テルン家の屋敷の裏庭でよく見た、愛しい風景が目の前に広がる。
望郷と共に彼女の視界がぼやけ始めた。
『あれは飛竜の星座の瞳の部分だ。それをこうして辿ると、竜の姿が見えるだろう?』
『うーん、私には見えませんね』
『そうか?』
『見えませんねー』
『そっか……でも、あの星って――』
幼い二人が芝生の上に座り、星空を眺めている時の記憶。
初めて、彼がその星を、「飛竜の瞳」を彼女に教えたあの日の記憶。
彼に、その星に言い伝えがあると知り、その星に向かって願うようになったあの日の記憶。

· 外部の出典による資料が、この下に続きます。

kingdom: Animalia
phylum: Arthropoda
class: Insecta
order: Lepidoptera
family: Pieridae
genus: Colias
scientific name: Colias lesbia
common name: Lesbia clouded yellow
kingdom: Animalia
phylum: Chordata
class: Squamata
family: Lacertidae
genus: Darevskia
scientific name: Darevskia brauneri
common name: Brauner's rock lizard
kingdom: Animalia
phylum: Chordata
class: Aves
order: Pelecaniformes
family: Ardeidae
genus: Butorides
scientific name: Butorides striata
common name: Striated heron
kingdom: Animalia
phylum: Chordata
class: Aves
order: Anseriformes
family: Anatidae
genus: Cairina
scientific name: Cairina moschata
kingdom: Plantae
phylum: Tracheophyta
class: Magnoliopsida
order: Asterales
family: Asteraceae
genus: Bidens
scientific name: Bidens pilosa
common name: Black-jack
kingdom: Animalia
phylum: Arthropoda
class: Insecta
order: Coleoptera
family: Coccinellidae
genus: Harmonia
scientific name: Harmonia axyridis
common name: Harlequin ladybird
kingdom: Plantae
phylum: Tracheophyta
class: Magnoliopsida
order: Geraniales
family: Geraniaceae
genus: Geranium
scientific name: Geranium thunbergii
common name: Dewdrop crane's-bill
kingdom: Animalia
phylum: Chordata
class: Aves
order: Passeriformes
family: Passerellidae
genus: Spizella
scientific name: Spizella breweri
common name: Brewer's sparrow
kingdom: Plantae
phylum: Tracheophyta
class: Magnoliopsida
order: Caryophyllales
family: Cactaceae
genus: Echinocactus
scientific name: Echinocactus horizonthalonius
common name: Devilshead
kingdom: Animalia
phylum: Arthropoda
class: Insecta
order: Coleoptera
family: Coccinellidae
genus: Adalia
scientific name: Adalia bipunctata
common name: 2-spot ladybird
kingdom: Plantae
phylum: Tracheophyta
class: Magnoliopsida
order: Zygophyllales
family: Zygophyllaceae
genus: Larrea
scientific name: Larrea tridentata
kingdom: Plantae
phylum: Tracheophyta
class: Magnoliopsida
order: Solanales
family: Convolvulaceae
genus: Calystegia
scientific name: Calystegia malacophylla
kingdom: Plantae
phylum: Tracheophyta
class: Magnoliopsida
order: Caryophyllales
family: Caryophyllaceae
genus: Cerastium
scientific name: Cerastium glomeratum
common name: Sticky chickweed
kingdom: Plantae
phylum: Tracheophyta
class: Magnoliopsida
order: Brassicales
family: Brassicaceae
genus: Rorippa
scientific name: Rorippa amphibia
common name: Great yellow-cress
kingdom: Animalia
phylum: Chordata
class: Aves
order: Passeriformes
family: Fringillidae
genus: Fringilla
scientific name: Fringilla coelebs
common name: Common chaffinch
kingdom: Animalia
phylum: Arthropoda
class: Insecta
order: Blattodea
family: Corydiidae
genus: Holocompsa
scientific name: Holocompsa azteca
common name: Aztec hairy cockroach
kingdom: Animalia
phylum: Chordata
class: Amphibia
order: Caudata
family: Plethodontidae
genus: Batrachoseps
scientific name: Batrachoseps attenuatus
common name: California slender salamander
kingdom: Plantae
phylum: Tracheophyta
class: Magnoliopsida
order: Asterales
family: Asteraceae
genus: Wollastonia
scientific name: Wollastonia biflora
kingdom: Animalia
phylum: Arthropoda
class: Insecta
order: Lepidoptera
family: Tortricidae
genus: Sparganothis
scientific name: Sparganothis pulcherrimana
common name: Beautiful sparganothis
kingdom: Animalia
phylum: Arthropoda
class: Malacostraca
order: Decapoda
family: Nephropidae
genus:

「あ、はは。……なんでよりによって、ここなのかな?」
ここは、まさに地獄。
だって、ここは彼女が一番恋焦がれた、帰りたい居場所なんだ。
同時に、彼女の存在で壊れてしまった場所でもあった。
その気持ちのせめぎ合いは涙に変わり、それらは止めどなく彼女の瞳から流れる。
この時、彼女は声をあげながら泣いた。
彼女にとってこれは何年振りかの嗚咽である。
泣いてからどれくらい時間が経ったのだろうか。
天井は変わらず星々で飾られて、太陽が昇る気配が全くなかった。
気が付いたら、彼女は芝生の上に座り込んでいる。
あんなに泣いているのにも関わらず、身体が全く熱くならなかった。
むしろ、子供のように号哭したおかげで、身体を硬くするいらない力が全て溶けて消えた。
彼女は軽やかな気持ちでぼんやりと変わらない星空を眺める。
それをより一層教授したくて、今度は芝生の上に全身を委ねた。
「ああ、綺麗だなぁ」
そう小さく呟きながら、彼女は黄色く輝いている星に手を伸ばす。
それを掴めようとしても、やはり手には入らない。
『この地域では、竜の瞳を掴めると願いが叶うんだって』
『星を、ですか?』
『はは、わかってるよ。まあ、ただの願掛けだよ』
それを知った時から、彼女は幾度も竜の瞳を掴めようとした。
己は何を願っているのかわからないまま、なんとなく手を伸ばし続けた。
だが、いつからだろうか、それは虚しい行為であると気付いた。
手を伸ばすのをやめた。
その代わりに、諦めるために星に願うようになった。
「ふふ、本当に面倒な人ね、私」
まさか、複雑に絡み合った気持ちを抱えたまま地獄に落ちるとは。
これは想定外であると、彼女は自分に呆れた。
だが、ちゃんと言葉にすることで、それを自分の一部であると認められたような気がする。
彼女の胸の重みが少し軽くなった。
同時に、地獄に落ちてから一度も訪れなかった眠気が突然訪れた。
その眠気に身を委ねて、素直に瞼を閉じようとした時に――。
右手から温もりが伝わる。
それだけではない。
自分の手に馴染んでいる、固さと形。
そう気付いた瞬間、彼女はすぐさま上半身を起こした。
その熱の正体を見て、彼女は目を大きく見開いた。
「嘘、でしょう」
不安に押しつぶされた時、寂しさが訪れた時にいつも握り込んだ、大切な宝物。
「なんで」
覚悟の表れとして、自ら手放した己の一部。
「どうして」
大切な人たちが「彼女」に贈り、「彼女」が存在している証となった物。
木目が見えるサクラソウのペンダント。
そして、彼女の瞳と同じ色で光る歪な夜光石。
二つのペンダントは彼女の掌の上に転がって、淡く光る。
同時に、彼女の耳に懐かしい声が聞こえた。
いや、聞こえてしまった。
今までそれは幻聴であると、己に言い続けたものである。